I've included pictures of rain gear and good shoodie examples.
"Feeling sick? Drink water. Depressed or tired? Drink water. Is the world literally ending? Drink water" - my mother's response to all problems. I cannot stress this enough. Even while spending a cool, cloudy day on the boat, the desert air is constantly sucking moisture out of your skin. You may hear a bad guide joke about dehydration causing grumpiness (trust me, you'll hear it), and it's true! Monitor yourself, and if you feel yourself getting slightly more annoyed than usual, take some big gulps of liquid. If more serious dehydration sets in, you may experience symptoms such as extreme physical weakness and swollen ankles (this happened to me on my first trip down the Grand Canyon). To prevent this, balance your water intake with electrolytes. Luckily, Western river trips include special lemonade packed with electrolytes along with the normal daily water supply. For a less sugary option, electrolyte hydration tablets can be found at a grocery store and dissolved in normal water. Their results are amazing; you will feel twice as hydrated as before.
For the first day or two of the river trip, it can be tough adjusting to the daily schedule. Guides like to get on the water as early as possible to beat the afternoon wind and ensure a good camp spot for the next night, so the expected morning coffee call can be as early as 6:00 am. There is a lot of camp set-up and take-down to consider as well, creating a repeated schedule that goes something like: get to camp, set up tent and cots, free time, dinner, sleep, get up, breakfast, take down tent and cots, pack up stuff, get on the water. Apart from the essential tasks, there is plenty of time for games, chatting, bathing, and relaxing in between. As the trip progresses, a natural rhythm develops to the point where it becomes a normal part of the day. I was not a morning person before my first river trip, and I'm still not a morning person. But like many others, I am a creature of routine, and the river routine is fairly consistent.
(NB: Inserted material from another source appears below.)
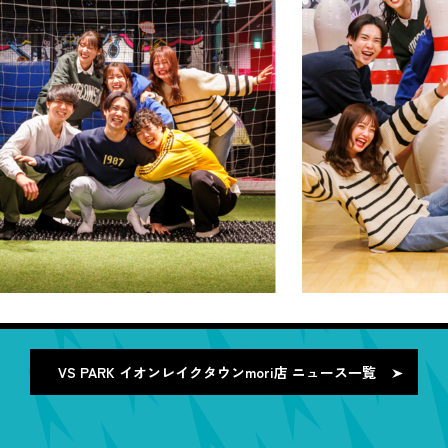
VS PARK イオンレイクタウンmori店
ニュース一覧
No matter what you or your guides prepare for, there will ALWAYS be something unexpected on a river trip. It can come in the form of weather, fluctuating water levels, equipment failure, injuries, or just freak occurrences. For example, big winds can be a factor in the flow of a trip schedule. The biggest thing to realize is that any time you're in the outdoors for an extended time, you are always at the mercy of Mother Nature. The best anyone can do is come prepared and work with what you have. If you're someone who has little or no experience on a rafting trip, my best advice is this: come with an open mind. Be willing to learn from the raw, untamed beauty of the desert. Don't be afraid to reconnect with the same elements that humbled the first civilizations of our desert ancestors. For me, the biggest thing to remember is that whatever I get out of a trip comes from what I bring to it. Most of all, be ready to leave the river with an unforgettable experience!